Source texts of formatted documents
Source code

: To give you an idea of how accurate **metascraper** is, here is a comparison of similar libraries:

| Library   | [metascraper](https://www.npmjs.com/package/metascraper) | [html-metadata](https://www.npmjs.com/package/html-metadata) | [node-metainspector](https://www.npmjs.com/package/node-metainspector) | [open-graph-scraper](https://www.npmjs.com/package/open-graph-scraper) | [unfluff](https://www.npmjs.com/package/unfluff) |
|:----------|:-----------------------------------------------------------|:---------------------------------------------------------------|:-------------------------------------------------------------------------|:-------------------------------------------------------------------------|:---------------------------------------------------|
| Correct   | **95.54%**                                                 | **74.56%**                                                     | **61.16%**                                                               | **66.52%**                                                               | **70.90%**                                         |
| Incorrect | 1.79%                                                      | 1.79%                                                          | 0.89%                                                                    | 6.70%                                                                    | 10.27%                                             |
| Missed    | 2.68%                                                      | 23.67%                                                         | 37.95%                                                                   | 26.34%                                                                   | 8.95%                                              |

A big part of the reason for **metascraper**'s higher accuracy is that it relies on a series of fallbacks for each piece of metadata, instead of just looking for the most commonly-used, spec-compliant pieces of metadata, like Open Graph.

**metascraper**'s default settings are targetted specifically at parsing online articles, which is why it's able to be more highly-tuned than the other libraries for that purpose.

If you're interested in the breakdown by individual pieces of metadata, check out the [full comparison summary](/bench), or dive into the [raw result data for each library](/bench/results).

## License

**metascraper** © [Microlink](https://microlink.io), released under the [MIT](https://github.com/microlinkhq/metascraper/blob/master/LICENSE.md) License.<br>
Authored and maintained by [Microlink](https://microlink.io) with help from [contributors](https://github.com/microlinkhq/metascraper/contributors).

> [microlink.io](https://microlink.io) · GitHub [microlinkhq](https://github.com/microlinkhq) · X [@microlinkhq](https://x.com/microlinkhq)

> _Requirement_
Recast the records as a Markdown table with the columns "No." and "Line", one row per line and blank lines left out, starting at the first line of the records and stopping after the line that contains "To give you".

> _Finished task_
| No. | Line |
|---|---|
| 1 | Source code |
| 2 | : To give you an idea of how accurate **metascraper** is, here is a comparison of similar libraries: |